Donald Duck gegen Hitler

A couple of nights ago we went to see Donald Duck versus Hitler. "Now there's a fight worth seeing," I thought as I made my way to Kaffee Burger. The Feathered Fighter versus the Quack. I was curious to see how they would face off in the ring, but it turned out to be a misnomer. Instead it was a discussion evening on cartoons being used as propaganda during the second world war, Walt Disney's cartoons in particular.

It opened with the Oscar-winning "Der Feuhrer's Face" in which Donald is a Nazi in wartime Germany. I won't ruin the ending for you (you can see it below), but the lyrics alone are great.

When der Führer says: "We ist der Masterrace"
We Hail! Hail! Right in der Führer's Face,
Not to love der Führer is a great disgrace,
So we Hail! Hail! Right in der Führer's Face!

Are we not the Supermen?
Aryan pure Supermen?
Ja, we ist der Supermen,
Super-duper Supermen!

It's interesting that Donald Duck never wears trousers but he covers up his nether regions when stripped naked. I've heard he also wears a towel around his waist whenever he comes out of the shower. Maybe his bulging belly prevents him from noticing his own lad dangling freely as he walks down the street, or maybe it's an evolutionary hangover from when all ducks used to sit in water with their nether regions below the surface and out of sight.
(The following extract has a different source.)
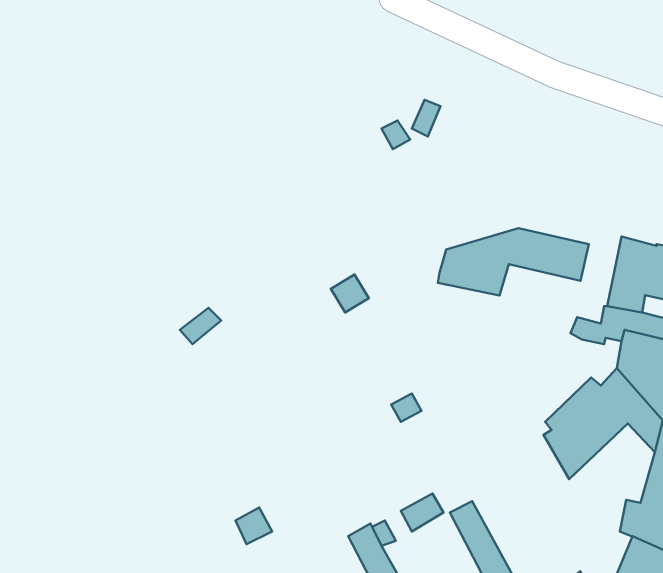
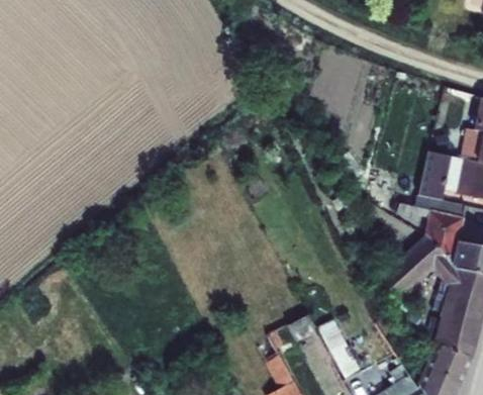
building: [438,228,589,295] -> none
Other wartime cartoons featuring Donald Duck ask the American people to pay their taxes on time, while Minnie Mouse and Pluto the Dog showed how kitchen grease should be saved for making shells and explosives for the war effort. Poor Pluto was upset to miss out on his leftovers at first, but was an enthusiastic supporter by the end when he is told his sacrifice will help fight tyranny and preserve liberty. Guns were featured a lot. Guns, guns, guns!
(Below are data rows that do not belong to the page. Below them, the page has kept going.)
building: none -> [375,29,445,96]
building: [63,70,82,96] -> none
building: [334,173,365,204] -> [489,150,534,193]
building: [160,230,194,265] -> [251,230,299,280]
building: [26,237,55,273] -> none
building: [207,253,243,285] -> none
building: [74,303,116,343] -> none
Wartime propaganda is one thing but today's general media, in which government and big business influence weighs heavily, is no angel either. You've been warned! A healthy dose of cynicism should be applied to everything you see, read and hear. Trust no one. No thing. Especially when it comes to journalists!

Comments

  1. I think it’s sad that cartoons, which are mostly viewed by innocent children were used to convey messages about war. Kids don’t need to know about making shells with kitchen grease.